I fully agree with McGoey that patent protections shouldn’t keep people from accessing medicines that could save their lives. It was one of the areas I was most interested in when I worked at Open Society Foundations (yes, an evil private foundation). But even as I nodded in agreement, I was frustrated that McGoey didn’t substantively address the tradeoffs of working with versus against Big Pharma, and that she didn’t dig into the details of Gates Foundation’s Global Access policy. The foundation’s approach to intellectual property is much more nuanced than just “patent protection at all costs.”
She also joins the chorus of voices demanding that the foundation’s trust divest from oil companies, without recognizing research that shows that divestment campaigns rarely work. All that activist effort to get private foundations to divest from oil companies is a distraction from what would really make a difference: higher taxes on carbon extraction and consumption, and cheaper renewable energy.
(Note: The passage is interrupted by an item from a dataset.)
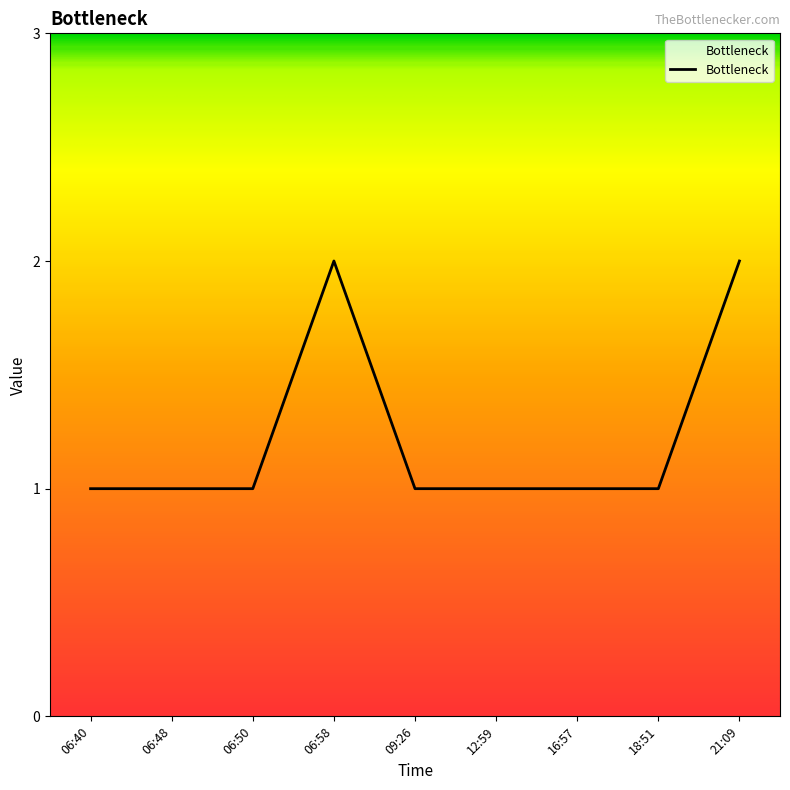

What position from the left is 06:50?

3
To the degree that McGoey offers a solution, it’s that wealthy people should pay more taxes, and governments should provide quality public services and a basic safety net. I agree, and both Bill Gates and Warren Buffet are on record for supporting higher taxes. (Buffet has been especially vocal.) But McGoey’s faith in governments to be the sole financier of public goods, scientific research and the arts makes me think she’s never lived in a developing country. It’s a model that works well at the University of Essex, where she works, but just ask researchers, activists and artists in Mexico what they have to go through to get government support.
Finally, when I ponder the book’s central premise that private foundations amount to unaccountable, institutionalized plutocracy (and this is something I think about frequently), I ultimately come to the same conclusion. Private foundations aren’t the problem, and getting rid of them isn’t the solution. As Larry Kramer (disclosure: president of the Hewlett Foundation, where I work) argues, the problem is large aggregations of wealth. Allocating those large aggregations of wealth to private foundations (compared to, says, campaign finance, lobbying or luxury yachts) is the least of our worries.
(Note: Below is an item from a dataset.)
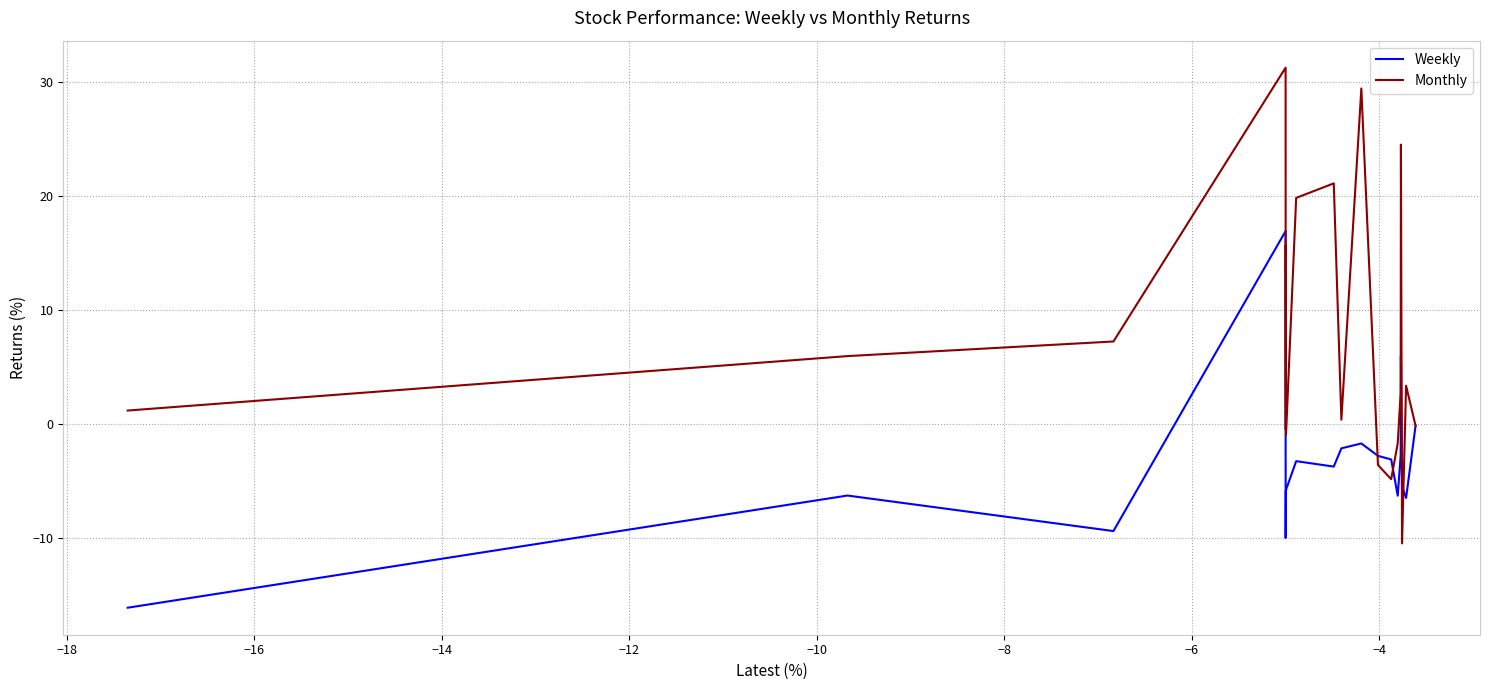

How many interior local peaks does the Monthly series have?

6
I’d recommend this book to anyone who works in philanthropy, and to anyone interested in the relationship between wealth, idealism and democracy. It reveals the many contradictions rampant in my field. McGoey is a deep, subtle thinker who rewards her readers with great passages from 19th century literature, sociological theory and political philosophy. It’s an especially important read for all those attracted to the hype of social entrepreneurship and the next TED conference. For those of us who have been pondering philanthropy’s shortcomings for some time, however, this is not the book to help us advance our thinking on how to improve philanthropy and its relationship with democracy.